If you're part of the curly-haired gang, then you already know all about humidity and the heartbreak that comes after straightening your hair, only to have it frizz back up again. Humidity is basically the amount of moisture in the air. While we can't do much about it outside, it should ideally be kept balanced in your home. A dry room is no fun — no one likes waking up to cracked skin and a dry throat. However, too much humidity can destroy your hardwood floors, ruin your walls, lead to feelings of fatigue, symptoms of dehydration, and even affect your house's hygiene. High humidity means dampness, which creates an environment friendly to bacterial and fungal growth like mold. 

Optimal humidity levels range anywhere between 30% to 60%. Unfortunately, a good dehumidifier may be on the expensive side, but that doesn't mean you can't still find a natural way to keep those levels in check. One handy item you can find in your kitchen that will dehumidify your room in a flash is rock salt. 

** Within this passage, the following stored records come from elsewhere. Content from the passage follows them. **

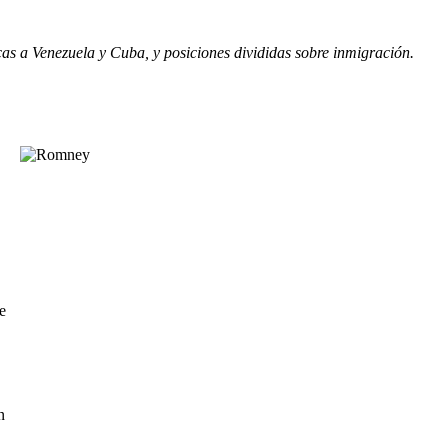
cas a Venezuela y Cuba, y posiciones divididas sobre inmigración.
e
n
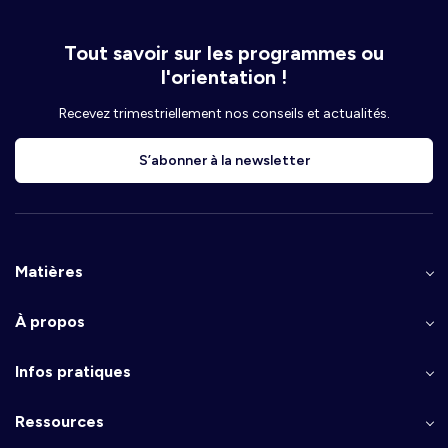
Tout savoir sur les programmes ou
l'orientation !
Recevez trimestriellement nos conseils et actualités.
S’abonner à la newsletter
Matières
À propos
Infos pratiques
Ressources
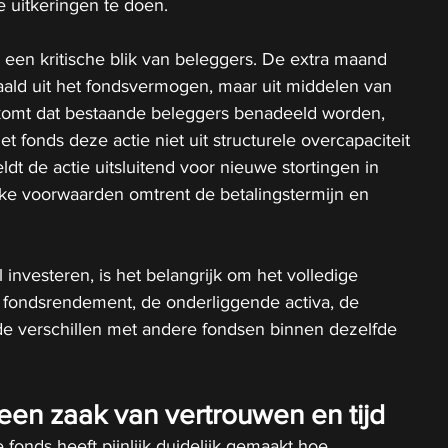
e uitkeringen te doen.
een kritische blik van beleggers. De extra maand 
taald uit het fondsvermogen, maar uit middelen van 
komt dat bestaande beleggers benadeeld worden, 
et fonds deze actie niet uit structurele overcapaciteit 
ldt de actie uitsluitend voor nieuwe stortingen in 
jke voorwaarden omtrent de betalingstermijn en 
investeren, is het belangrijk om het volledige 
et fondsrendement, de onderliggende activa, de 
 de verschillen met andere fondsen binnen dezelfde 
 een zaak van vertrouwen en tijd
fonds heeft pijnlijk duidelijk gemaakt hoe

To know if your house is too humid, you can try the ice cube test. Put a few ice cubes into a glass and leave it in your bedroom. After about five minutes, check the condensation on the glass. If it's oversaturated with water droplets, then you need to get your humidity levels under control. Dash into your kitchen pantry and grab the first container of rock salt you can find.

Rock salt sucks moisture from the air

Controlling the humidity in your room is as simple as taking a quick trip to your kitchen for some rock salt. Rock salt (or sea salt) is different from table salt in that it's non-iodized, crystallized, and contains a host of trace minerals. This is due to its being less refined and more organic. It's also very hygroscopic — which means it draws moisture from the air. It's a quality that makes it perfect for dehumidifying.

To make your DIY dehumidifier (per Better Homes and Gardens), you will need two buckets. Make some holes in the first bucket and then place it into the second bucket. Then, pour the rock salt into the first bucket. The holes will ensure that the liquid drawn from the atmosphere drips down into the second bucket. Over time, as the second bucket fills up with water, you can throw away the run-off. Add more salt as it's gradually depleted.